A fuga só deu certo porque Escadinha prestava serviço na Vila Dois Rios, nas imediações do presídio, cujo perímetro era fortemente vigiado por barcos da polícia. Era comum que os presos recebessem essa espécie de passe dos guardas penitenciários exatamente porque não havia uma forma de eles fugirem, uma vez que as águas eram vigiadas.

Desse modo, Escadinha conseguiu fugir a vista de todos, e nem os policiais ou agentes penitenciários conseguiram atirar na aeronave, tamanha a rapidez que tudo aconteceu. O criminoso foi escoltado por dois carros e transportado de volta ao seu reduto no Morro do Juramento.

O fim

(Fonte: Getty Images)(Fonte: Getty Images)

O Departamento de Investigações Especiais (DIE) organizou uma força-tarefa com 300 homens para caçar Escadinha. Ele passou 3 meses foragido, enquanto pistas da operação de escape foram sendo desvendadas pela polícia por meio de depoimentos e uma investigação minuciosa para pegar as conexões que a facilitaram.

Escadinha só conseguiu ser preso novamente em março de 1986, em um hospital, após levar dois tiros durante um confronto com a polícia militar no Morro do Juramento. Ironicamente, ele foi transportado de volta ao presídio Cândido Mendes por um helicóptero, uma vez que a polícia temia que membros do Comando Vermelho intervissem na transferência.

No ano seguinte, Escadinha foi transferido para o Presídio Frei Caneca, onde tentou uma fuga novamente por helicóptero, mas que fracassou, resultando na morte de dois dos seus comparsas. Com isso, ele finalmente foi parar na penitenciária Lemos de Brito. Em um momento, o criminoso conseguiu o direito a responder em regime semi-aberto, tendo que voltar ao presídio todos os dias para dormir. Em seu horário comercial, Escadinha administrou uma cooperativa de táxi.

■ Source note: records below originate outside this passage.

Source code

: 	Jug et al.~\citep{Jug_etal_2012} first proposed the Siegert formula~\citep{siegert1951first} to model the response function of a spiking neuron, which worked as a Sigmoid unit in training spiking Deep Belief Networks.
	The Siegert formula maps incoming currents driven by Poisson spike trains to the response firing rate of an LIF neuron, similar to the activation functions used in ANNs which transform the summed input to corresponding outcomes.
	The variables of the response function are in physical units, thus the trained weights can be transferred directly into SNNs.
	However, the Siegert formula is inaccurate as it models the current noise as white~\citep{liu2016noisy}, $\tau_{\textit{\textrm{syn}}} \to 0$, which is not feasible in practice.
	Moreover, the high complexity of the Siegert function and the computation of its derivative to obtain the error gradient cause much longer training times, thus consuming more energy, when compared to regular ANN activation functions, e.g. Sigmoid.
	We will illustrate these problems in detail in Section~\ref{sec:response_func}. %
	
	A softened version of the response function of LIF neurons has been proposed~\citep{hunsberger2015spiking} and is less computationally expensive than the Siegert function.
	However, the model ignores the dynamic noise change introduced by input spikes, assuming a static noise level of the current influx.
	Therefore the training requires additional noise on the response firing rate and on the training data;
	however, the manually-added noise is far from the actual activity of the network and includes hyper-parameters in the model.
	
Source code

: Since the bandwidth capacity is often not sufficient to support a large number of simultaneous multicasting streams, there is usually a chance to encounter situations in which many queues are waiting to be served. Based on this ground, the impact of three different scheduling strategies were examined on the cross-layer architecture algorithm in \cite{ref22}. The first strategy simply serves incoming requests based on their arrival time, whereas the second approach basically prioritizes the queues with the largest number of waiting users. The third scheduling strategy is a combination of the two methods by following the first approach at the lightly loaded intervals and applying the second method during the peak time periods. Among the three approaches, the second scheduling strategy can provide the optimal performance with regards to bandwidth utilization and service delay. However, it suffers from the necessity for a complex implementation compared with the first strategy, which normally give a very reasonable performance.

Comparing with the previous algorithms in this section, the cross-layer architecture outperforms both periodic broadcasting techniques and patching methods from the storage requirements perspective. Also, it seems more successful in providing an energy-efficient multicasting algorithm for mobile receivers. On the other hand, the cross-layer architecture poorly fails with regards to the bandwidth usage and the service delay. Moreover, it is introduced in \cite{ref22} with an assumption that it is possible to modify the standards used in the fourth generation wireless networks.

Ele manteve essa rotina até 23 de setembro de 2004, quando foi assassinado no carro que conduzia junto ao também detento Luciano da Silva Wanderley, no meio da Avenida Brasil, na altura de Padre Miguel. Aos 48 anos, morria o homem responsável por uma das fugas presidiárias mais espetaculares da história do Brasil, e até hoje a polícia não descobriu quem encomendou a morte de Escadinha e por qual motivo.